In a June 1995 memo to Clinton, White House chief of staff Rahm Emanuel shed light on the administration's interest in the Yankees' treatment of slugger Darryl Strawberry, who had substance abuse problems during his baseball career.
The memo said that White House drug policy chief Lee Brown had arranged a meeting with Yankees owner George Steinbrenner.
"Our goal is to set down a series of demands at this meeting, such as: (1) Strawberry doing community service with young people, (2) the Yankee franchise setting up a franchise-wide standard, and (3) have the Yankees contribute to a drug program recommended by Director Brown," Emanuel wrote.
At the time, Steinbrenner had said he believed Strawberry was "worth saving." A few days earlier, Brown said publicly, "The Yankees have struck out by signing Darryl Strawberry" because it suggested to young people that drug-users could be rewarded with lucrative sports contracts.
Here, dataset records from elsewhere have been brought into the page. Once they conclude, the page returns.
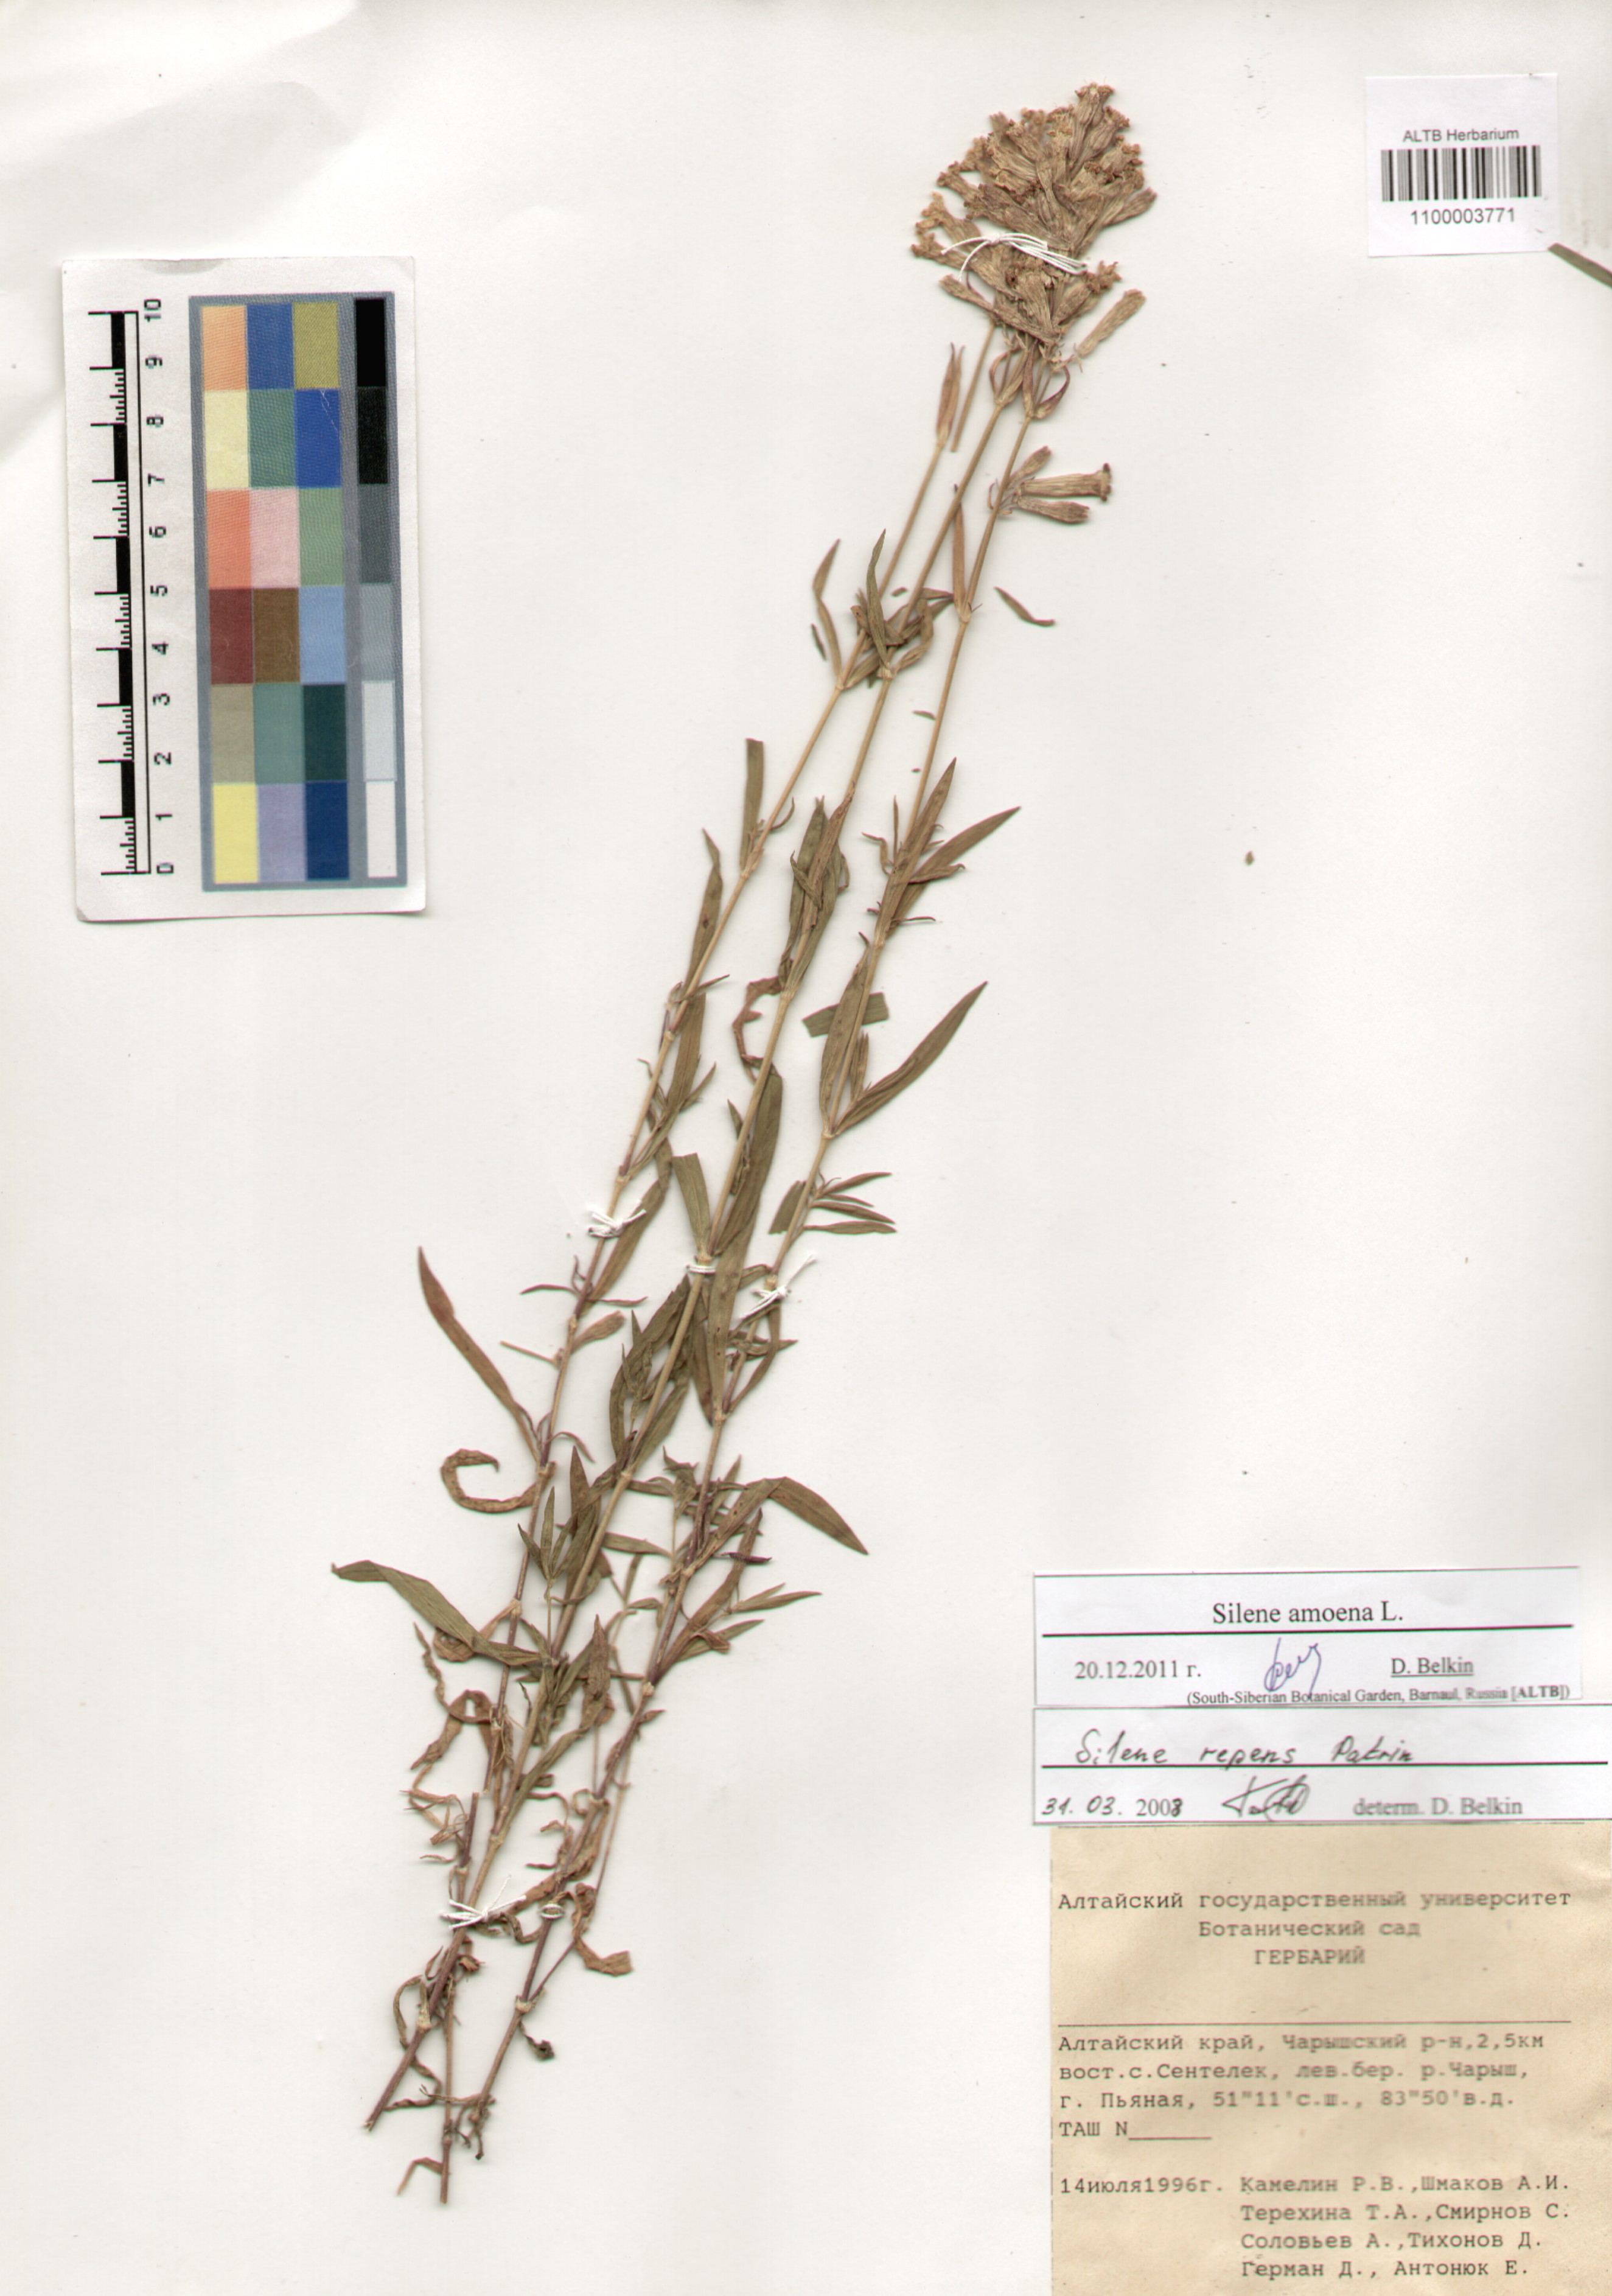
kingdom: Plantae
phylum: Tracheophyta
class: Magnoliopsida
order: Caryophyllales
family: Caryophyllaceae
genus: Silene
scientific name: Silene amoena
The Yankees did not immediately respond Friday to a request for comment, including whether they ever met any of the administration demands or if Steinbrenner's meeting with Brown took place.
Strawberry played for the Yankees until 1999 after starring for years with New York Mets and playing for the Los Angeles Dodgers and San Francisco Giants. The eight-time all-star hit 335 career home runs.